この一年の間に5回ほどレッスンしていて、もうすでにみちがえるようなんだけど、

その過程はいくつもの誤情報あるいは不完全情報を『前提』として自身で作り上げたが、前提の問題故に機能しない結果になる奏法から、機能するやり方を確実に見つけていくことで実現されてきた変化だ。

そうすることで、事後的に『前提』が何であったかが明らかになってゆくという過程でもあった。

そんな中での今回は、現象としては

◎息圧を抜いてしまう
◎息の量を吐きすぎてしまう
◎音の芯・ツボから逸脱して鳴らしすぎる
◎マウスピースの位置がわずかに上にズレる

という、これまでもあった改善したい様相がレッスンの題材に。

結論としては、『唇の振動のさせ方』に行き着いた。
そこまで行き着いた流れが非常に面白いものだった。

まず、息圧。

『お腹に力を入れっぱなしで吹いてみる』と提案すると、即座に音が安定し丸みを帯びた。

本人談
「吹きやすい!」

しかし、なかなか継続できない様子。ついつい力を抜きたくなる。それは、昔から自分は力み過ぎだから脱力しなきゃ、という意識があったことと関係が深いようだ。

でも、音に明らかな差が。この音の差にあまり意識が行かないことを不思議に思ったので、これまでのホルンレッスン経験を尋ねた。

良い音をあまり知らない?と思ったからだが、回数は少ないけれど東フィル古野先生のレッスンを何度か受けていて、古野先生の音を覚えているとのこと。

その音や吹き方の印象を尋ねると、明確に『息圧』の要素がある。
記憶にちゃんと、良い音と息圧がセットで存在している。

そこで、息圧やお腹を意識するというのは『古野式』と名付けることにした。

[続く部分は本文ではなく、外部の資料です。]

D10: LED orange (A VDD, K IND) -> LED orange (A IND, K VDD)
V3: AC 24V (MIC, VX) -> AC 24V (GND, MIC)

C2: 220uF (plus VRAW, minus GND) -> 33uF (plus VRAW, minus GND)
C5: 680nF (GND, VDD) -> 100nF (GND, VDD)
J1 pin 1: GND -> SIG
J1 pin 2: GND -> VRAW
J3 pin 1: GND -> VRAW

『古野式』で発音しよう、フレーズ中ずっと『古野式』しよう。

すると、すごく維持しやすくなって音も芯がはっきりし安定した!

しかし、息圧ができるようになると、こんどは音がデカすぎ鳴りすぎに。

鳴らしすぎのクセは、息圧の問題とは別のものであることがはっきりした。息圧問題が解決したらむしろ誇張されたからだ。

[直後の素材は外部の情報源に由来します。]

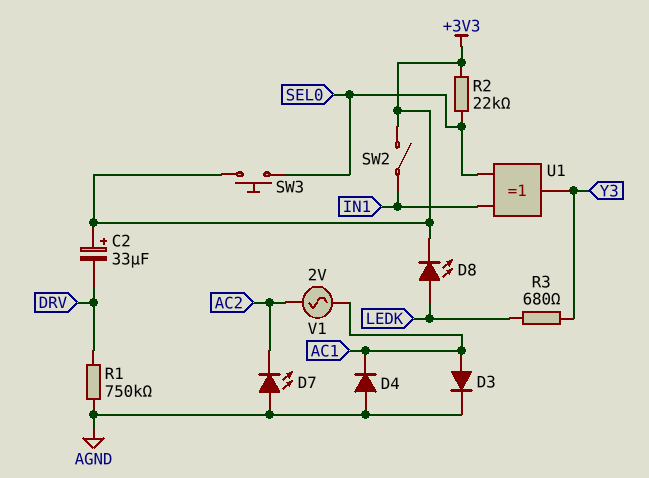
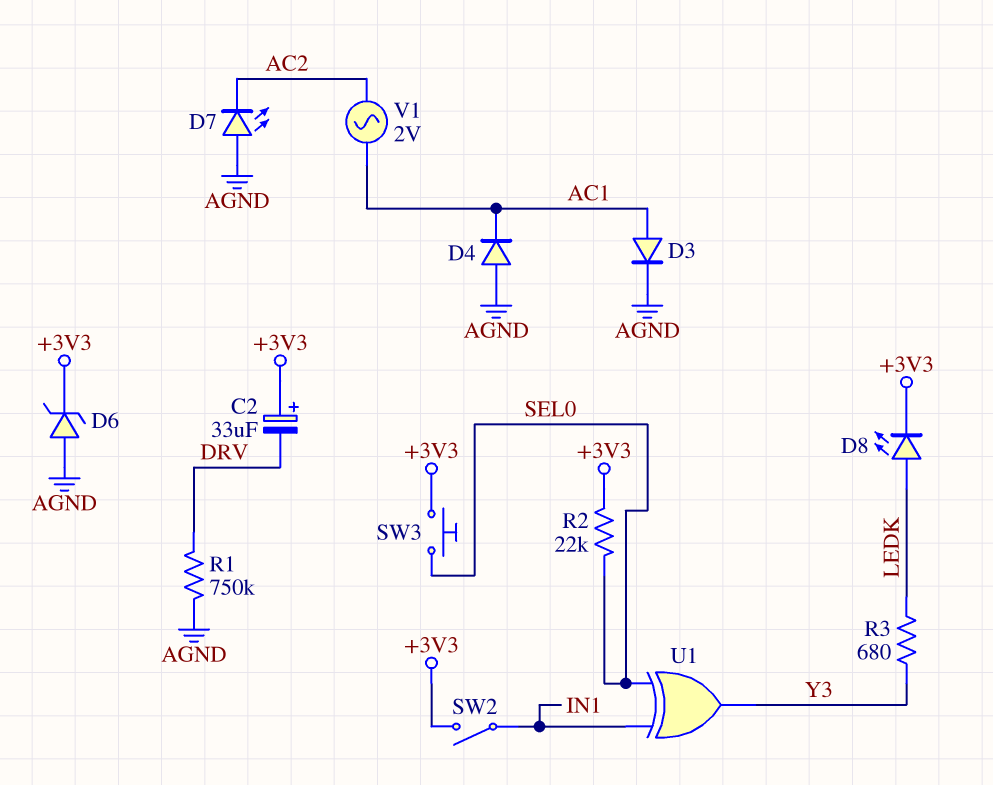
D6: none -> zener (A AGND, K +3V3)

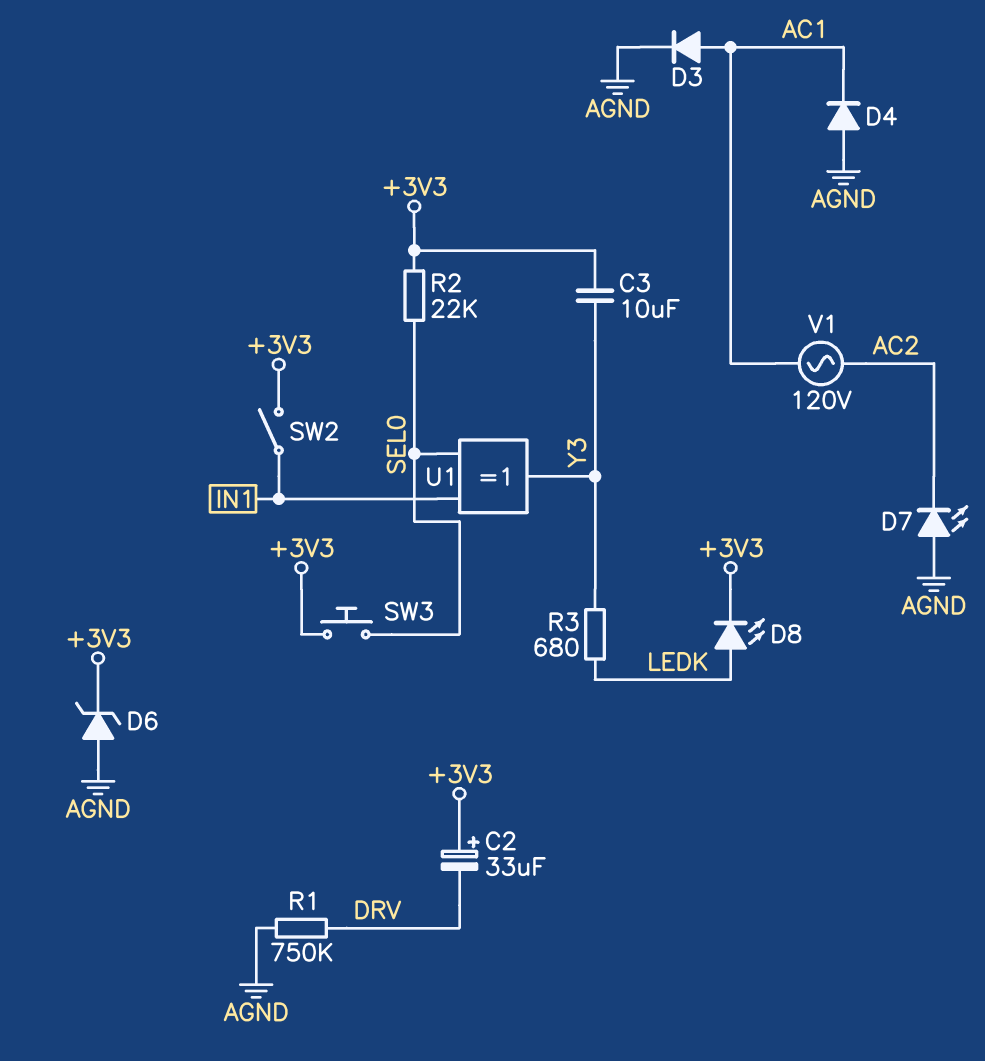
C3: none -> 10uF (+3V3, Y3)
V1: AC 2V (AC1, AC2) -> AC 120V (AC1, AC2)

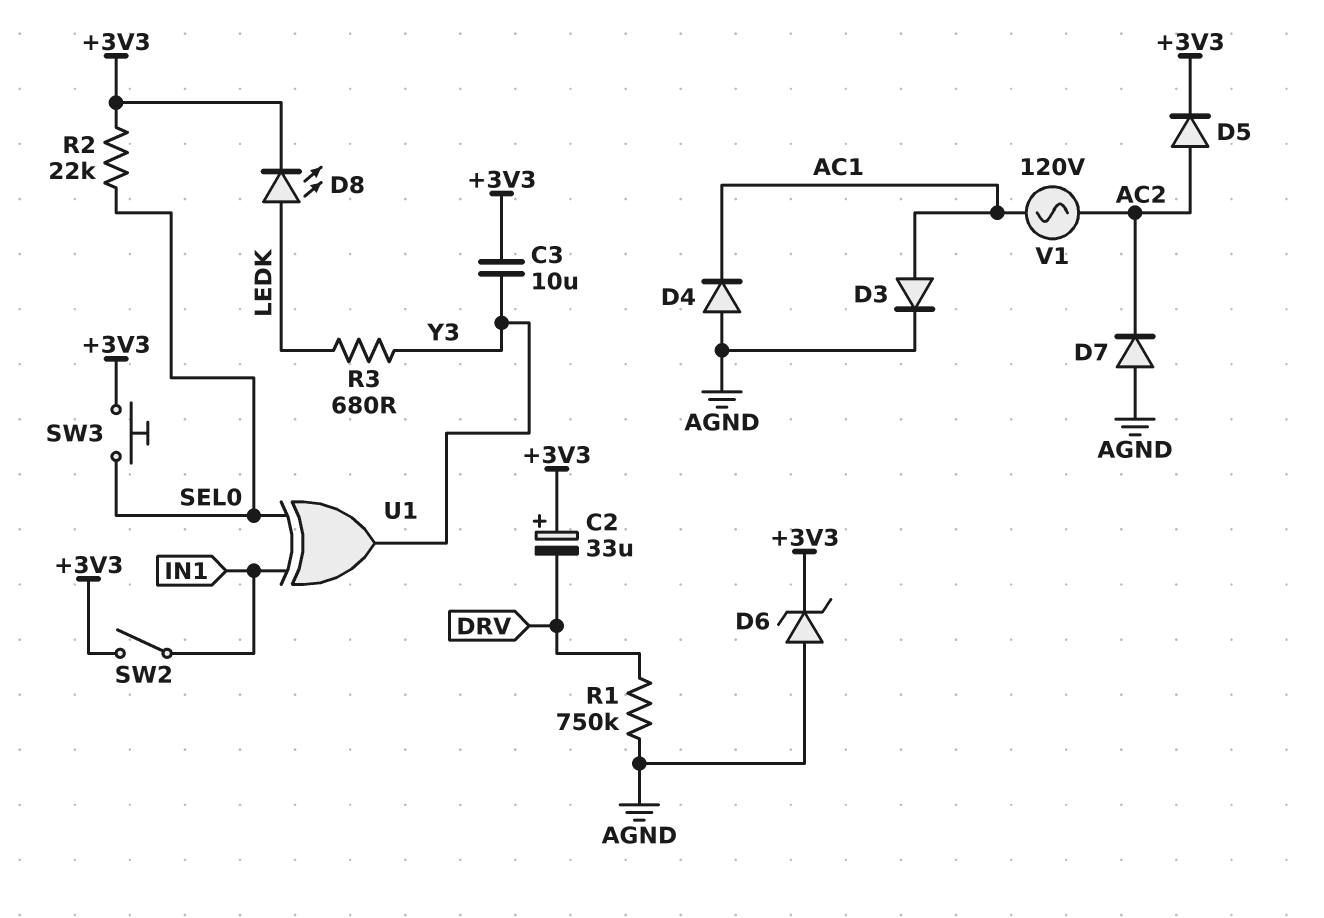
D5: none -> diode (A AC2, K +3V3)
D7: LED (A AGND, K AC2) -> diode (A AGND, K AC2)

これはこの青年の元々の体格の良さや息がキャパの大きさの現るでもあるが、問題はなぜかコントロールされないこと。

その理由を探ると、ホルンを始めた高校時代に、自分に合わないマウスピースの当て方に、誤情報を背景にした論理で変えたことに起因する唇の振動しづらさ体験が根にあった。

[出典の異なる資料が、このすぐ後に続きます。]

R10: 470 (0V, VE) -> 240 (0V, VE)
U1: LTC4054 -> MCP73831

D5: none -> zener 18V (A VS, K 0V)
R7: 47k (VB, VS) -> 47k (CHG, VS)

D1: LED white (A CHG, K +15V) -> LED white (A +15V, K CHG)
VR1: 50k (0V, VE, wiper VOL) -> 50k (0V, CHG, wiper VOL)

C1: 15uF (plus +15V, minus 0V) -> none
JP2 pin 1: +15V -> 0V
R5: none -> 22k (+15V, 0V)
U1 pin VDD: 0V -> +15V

振動しにくい唇を大量の強い息で無理やり振動させるテクニックがずっと発動していたわけだ。

そこで、『唇は勝手に振動する体験』の生成を試みた。

①思いっきりフグみたいにほっぺをふくらます
②おならのマネをする

すると、いとも簡単に唇がブッと振動する。
その後で改めてホルン吹くと・・・

さっきの『古野式』と組み合わせるとオーバーブローがピタッと止み、
芯のある、響きがまろやかで均質な音でワンフレーズ吹ききれた!

劇的変化だ。

マウスピースの位置のズレはおそらくこれで半ばひとりでに修正されるだろう。

不思議な癖には、意味ある背景があるのだ。